Text extract:
# General Cooking & Miscellaneous



## Lytle (Nov 6, 2008)

I noticed you guys move a lot of threads out of General Cooking, I think its because its not defined well enough. My thread about potlucks just got moved, but by the definitions thats where it belongs. I thought about it for a minute wondering if it should go in there or miscallaneous, but General cooking says to post QUESTIONS about cooking that dont fit anywhere else, where Miscallaneous says post RECIPES that dont belong anywhere else. When I look at the topics in there it seems almost opposite to what the definitions are but pretty much the same idea. Why not just merge the 2 together so you wont have to move so many threads out of general cooking? Its basically the same thing anyway - things that dont belong anywhere else. Anyway, just a thought.


----------



## Michael in FtW (Nov 6, 2008)

Raw data:
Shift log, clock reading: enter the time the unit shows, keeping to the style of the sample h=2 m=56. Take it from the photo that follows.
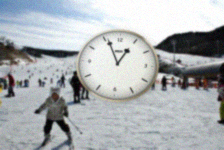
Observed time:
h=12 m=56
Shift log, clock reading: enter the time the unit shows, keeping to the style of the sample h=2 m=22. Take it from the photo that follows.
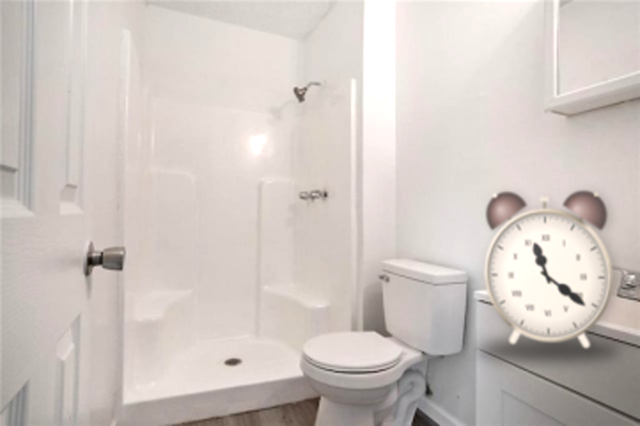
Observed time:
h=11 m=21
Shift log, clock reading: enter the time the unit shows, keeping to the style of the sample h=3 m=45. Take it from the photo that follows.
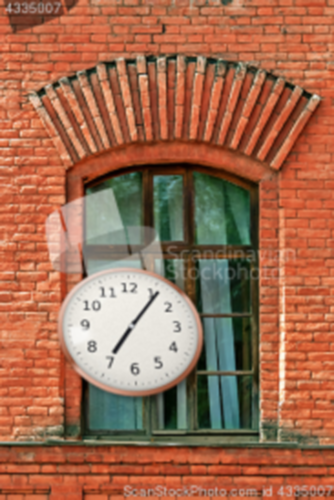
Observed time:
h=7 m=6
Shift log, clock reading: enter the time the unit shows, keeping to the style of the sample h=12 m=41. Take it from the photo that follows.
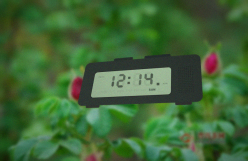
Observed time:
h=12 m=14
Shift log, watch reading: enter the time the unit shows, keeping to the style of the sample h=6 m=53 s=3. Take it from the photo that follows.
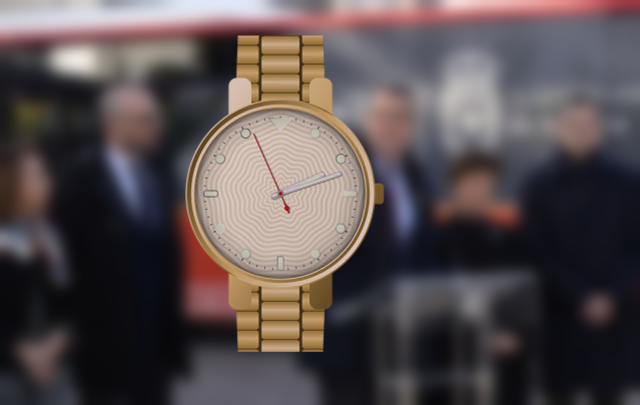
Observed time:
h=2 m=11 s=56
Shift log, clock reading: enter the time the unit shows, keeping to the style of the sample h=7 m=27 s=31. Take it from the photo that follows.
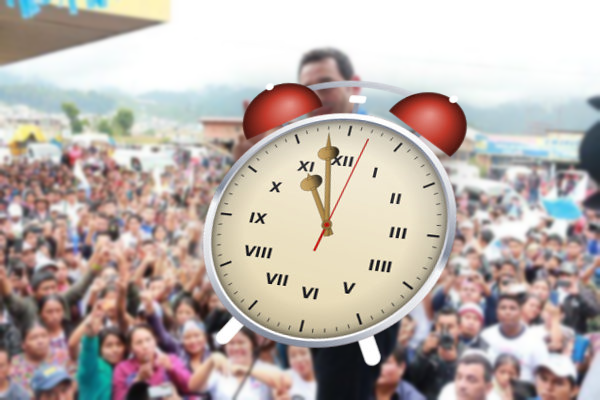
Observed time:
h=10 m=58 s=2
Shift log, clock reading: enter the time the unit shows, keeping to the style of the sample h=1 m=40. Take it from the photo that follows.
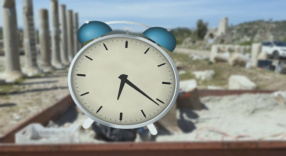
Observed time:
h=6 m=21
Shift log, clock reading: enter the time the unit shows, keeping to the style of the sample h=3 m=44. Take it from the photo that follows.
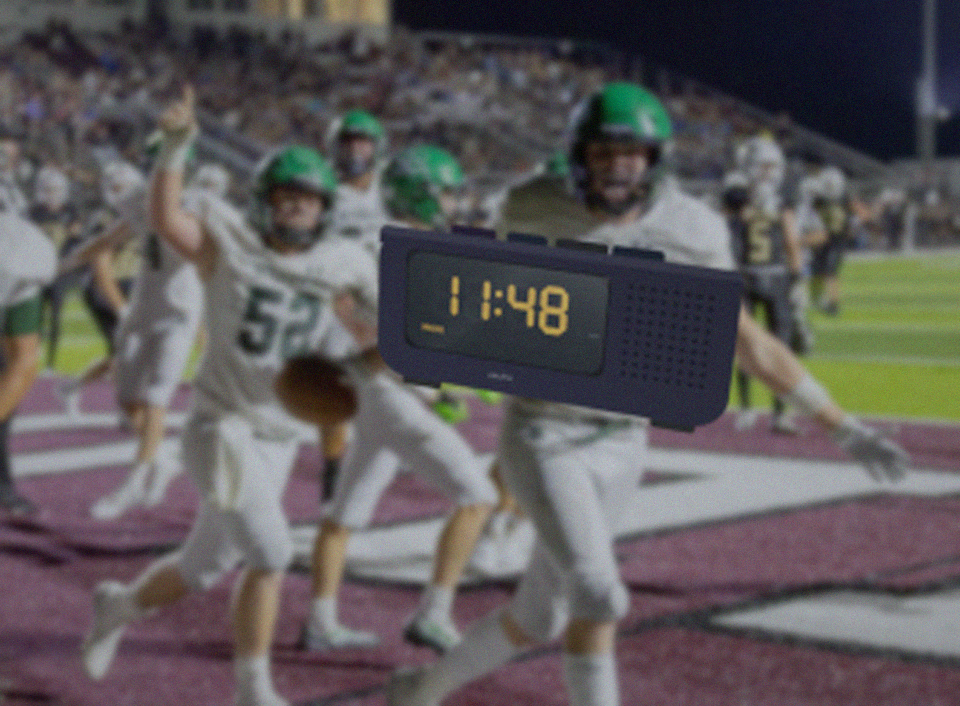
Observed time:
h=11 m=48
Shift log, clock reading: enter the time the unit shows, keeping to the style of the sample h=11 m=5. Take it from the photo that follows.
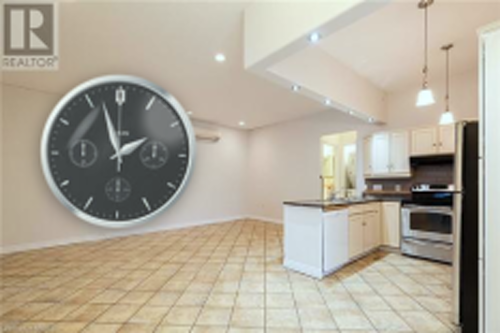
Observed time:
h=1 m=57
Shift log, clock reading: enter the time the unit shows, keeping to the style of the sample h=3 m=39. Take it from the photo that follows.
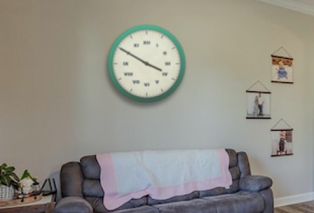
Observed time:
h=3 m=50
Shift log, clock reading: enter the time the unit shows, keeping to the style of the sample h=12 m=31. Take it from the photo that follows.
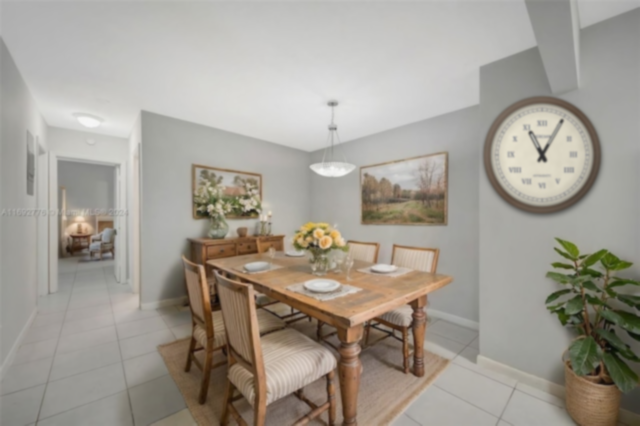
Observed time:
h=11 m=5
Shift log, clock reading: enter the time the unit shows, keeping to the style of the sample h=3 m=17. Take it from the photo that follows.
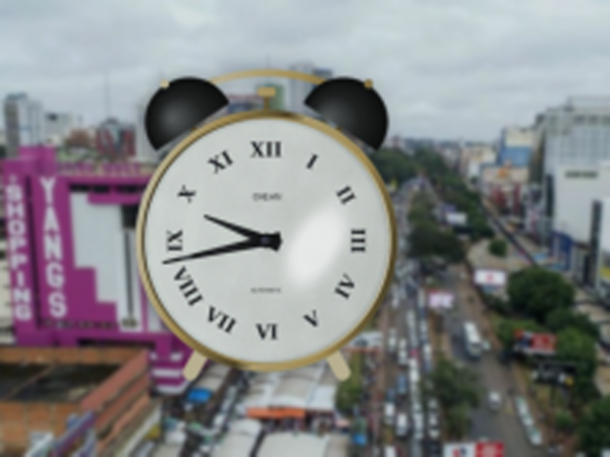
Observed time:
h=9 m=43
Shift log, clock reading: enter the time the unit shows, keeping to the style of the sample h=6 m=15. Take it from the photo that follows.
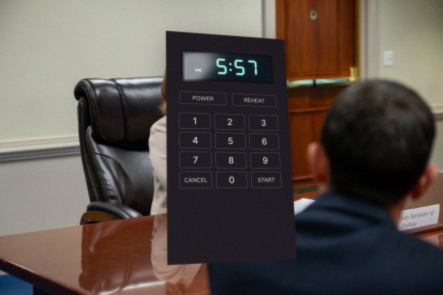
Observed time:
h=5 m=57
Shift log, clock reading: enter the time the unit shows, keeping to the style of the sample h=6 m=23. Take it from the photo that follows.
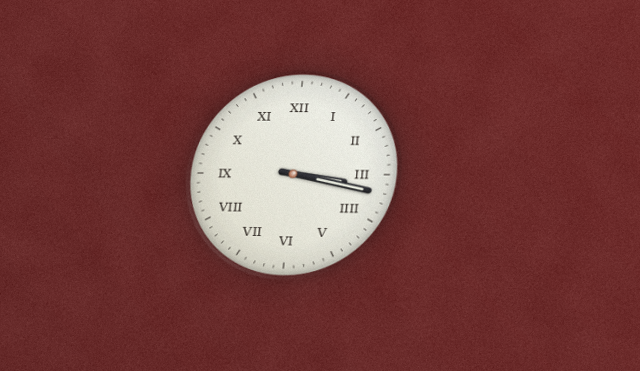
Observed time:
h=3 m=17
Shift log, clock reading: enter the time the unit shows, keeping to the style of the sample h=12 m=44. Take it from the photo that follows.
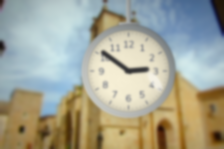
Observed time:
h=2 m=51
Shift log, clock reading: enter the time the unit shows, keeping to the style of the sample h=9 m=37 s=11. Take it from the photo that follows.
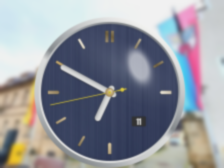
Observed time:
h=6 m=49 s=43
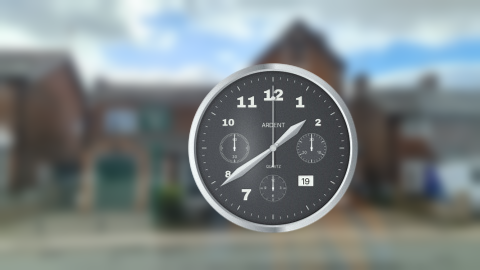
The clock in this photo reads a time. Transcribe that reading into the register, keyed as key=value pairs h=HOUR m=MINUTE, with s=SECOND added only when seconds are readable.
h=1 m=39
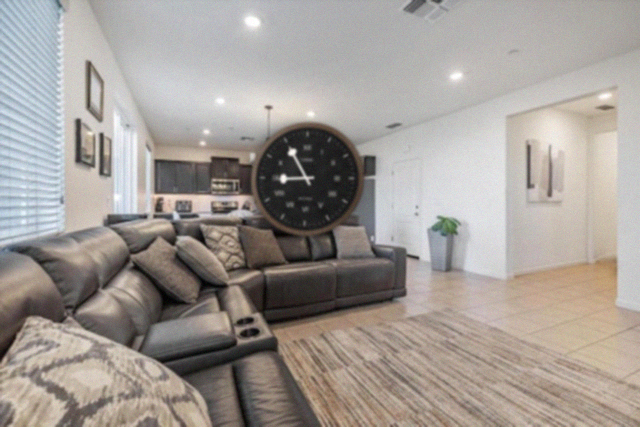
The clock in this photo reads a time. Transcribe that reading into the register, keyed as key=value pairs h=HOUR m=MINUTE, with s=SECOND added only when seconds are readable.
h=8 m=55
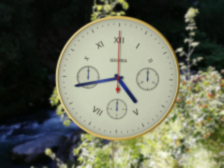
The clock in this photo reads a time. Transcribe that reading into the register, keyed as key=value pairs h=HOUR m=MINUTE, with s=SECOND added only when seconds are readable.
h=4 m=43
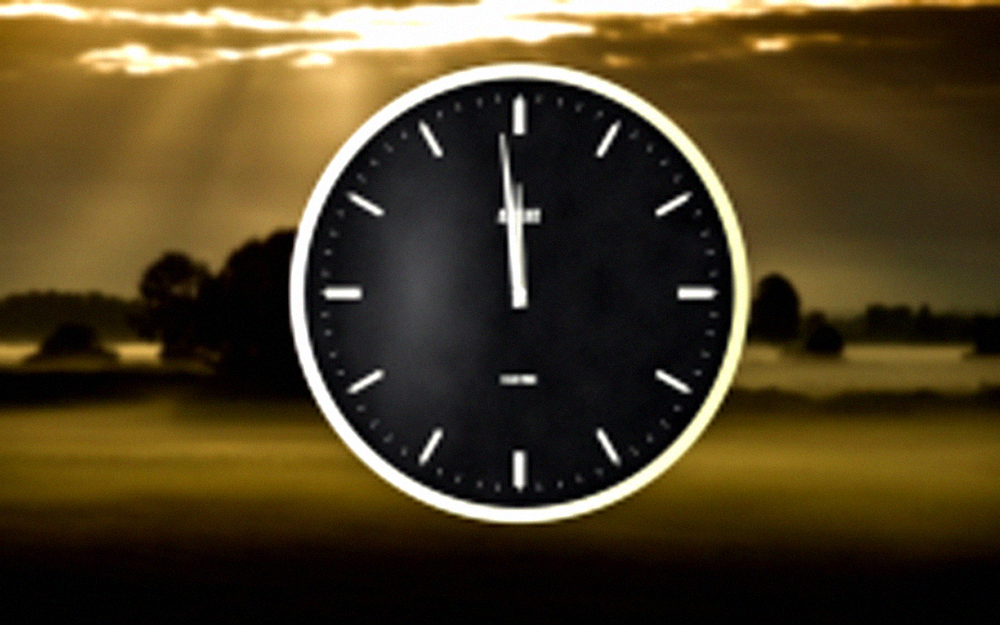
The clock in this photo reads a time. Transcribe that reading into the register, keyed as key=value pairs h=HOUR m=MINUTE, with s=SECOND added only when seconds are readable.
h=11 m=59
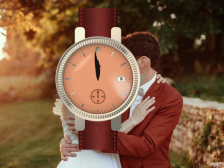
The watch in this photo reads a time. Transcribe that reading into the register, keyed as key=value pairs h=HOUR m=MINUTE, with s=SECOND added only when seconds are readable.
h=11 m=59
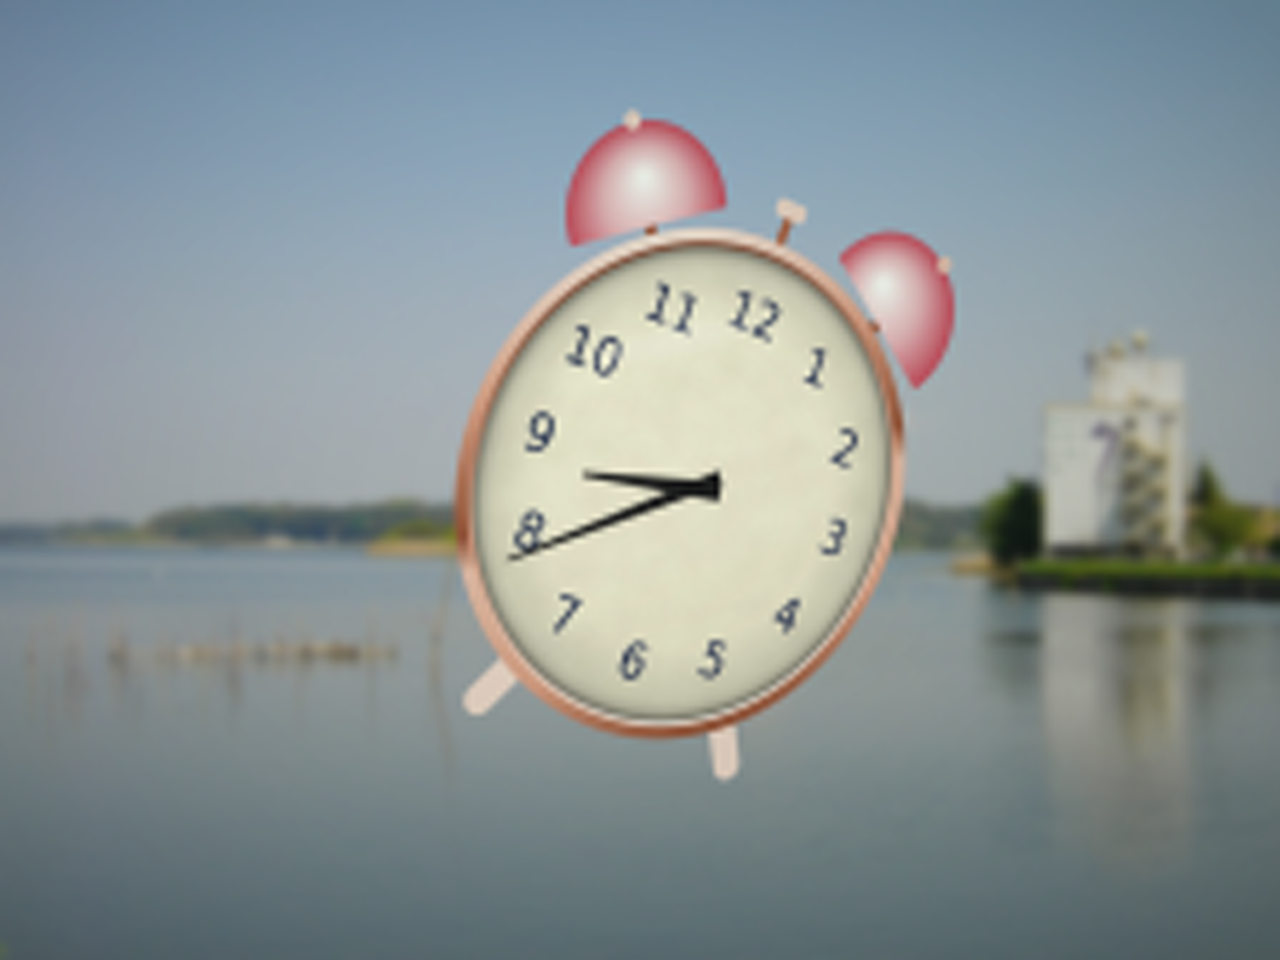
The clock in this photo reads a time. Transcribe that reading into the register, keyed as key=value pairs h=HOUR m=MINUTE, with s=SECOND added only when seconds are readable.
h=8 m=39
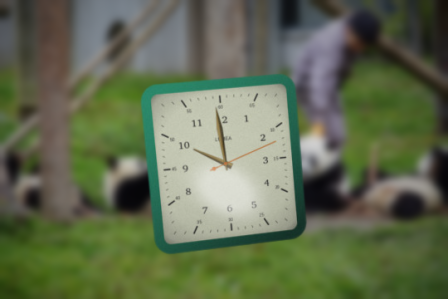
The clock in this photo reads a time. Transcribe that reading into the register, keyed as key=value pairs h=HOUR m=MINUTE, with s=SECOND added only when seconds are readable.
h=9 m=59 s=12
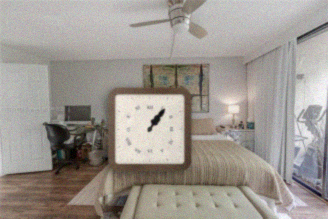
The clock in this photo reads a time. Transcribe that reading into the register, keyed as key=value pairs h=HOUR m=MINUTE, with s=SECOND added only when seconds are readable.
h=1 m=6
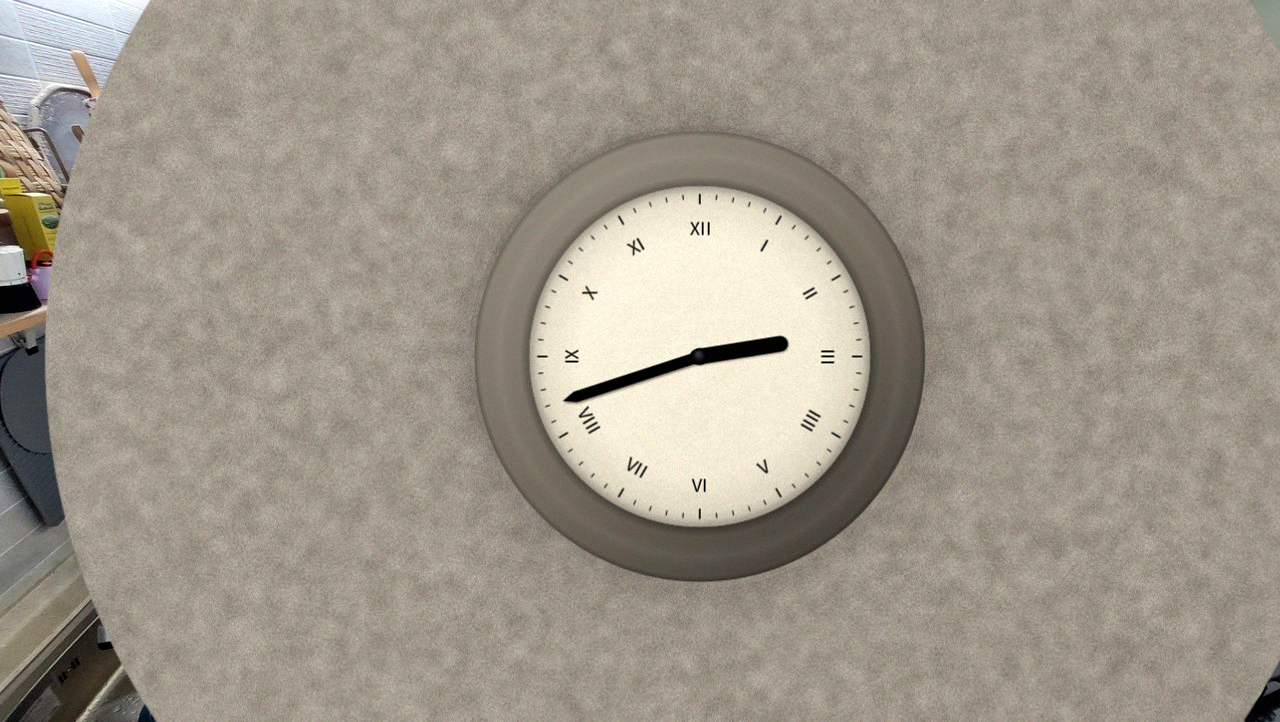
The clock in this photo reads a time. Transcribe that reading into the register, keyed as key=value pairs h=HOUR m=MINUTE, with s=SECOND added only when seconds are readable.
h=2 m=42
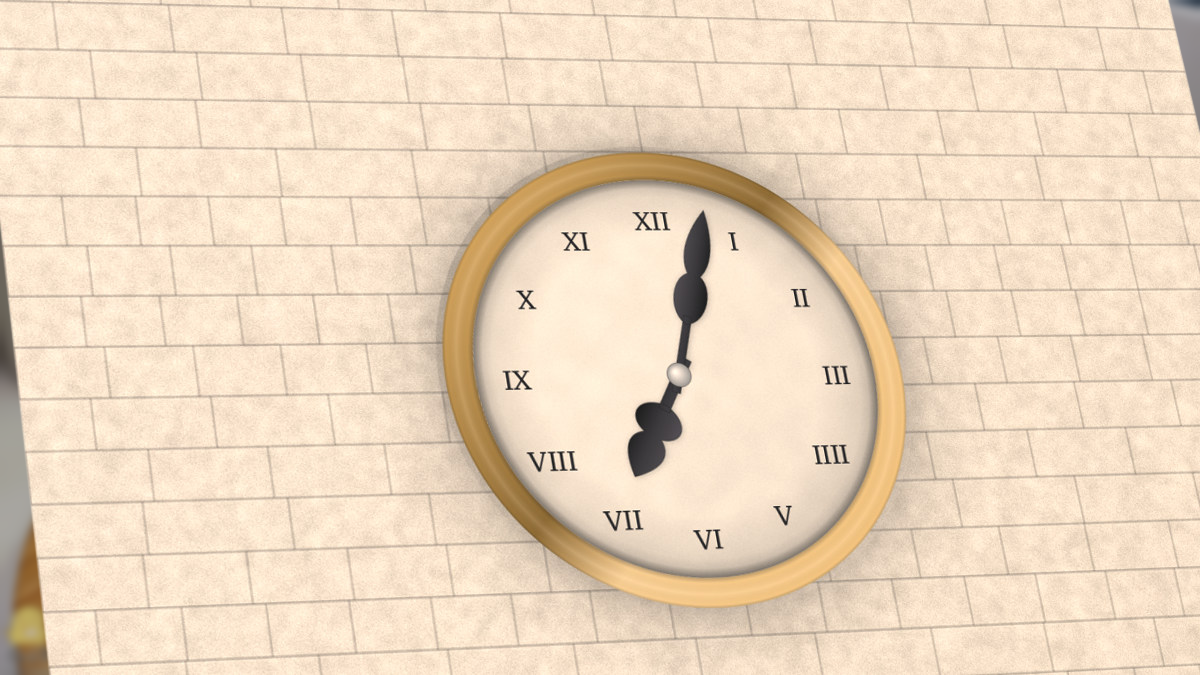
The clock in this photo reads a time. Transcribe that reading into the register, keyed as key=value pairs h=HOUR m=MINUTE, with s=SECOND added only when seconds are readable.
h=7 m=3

Parts of the exercise:
A) In the forum thread about the General Cooking and Miscellaneous sections, what does Lytle suggest doing with those two sections?
B) Please write a continuation of the forum thread about the General Cooking and Miscellaneous sections, picking up after its last line.
The records are material of their own and have no connection to the forum thread.

Final results:
A) Merging them together.

B)
Thanks for bringing this to our attention, Lytle. Some verbage is left over from 2004/2005 when we revamped DC - and we may need to tighten our definitions.

Since your thread on "potlucks" is about an "event" and not a real cooking question - I have moved it to our Special Events & Planning forum for you.


----------



## Lytle (Nov 7, 2008)

Cool I never noticed that forum before, put it where I did cause it was a question, not something I needed to know just a question to spark discussion. Not really worried about where my post was though, just trying to help yas clean up cause I noticed those 2 forums had an incredible amount of moved posts.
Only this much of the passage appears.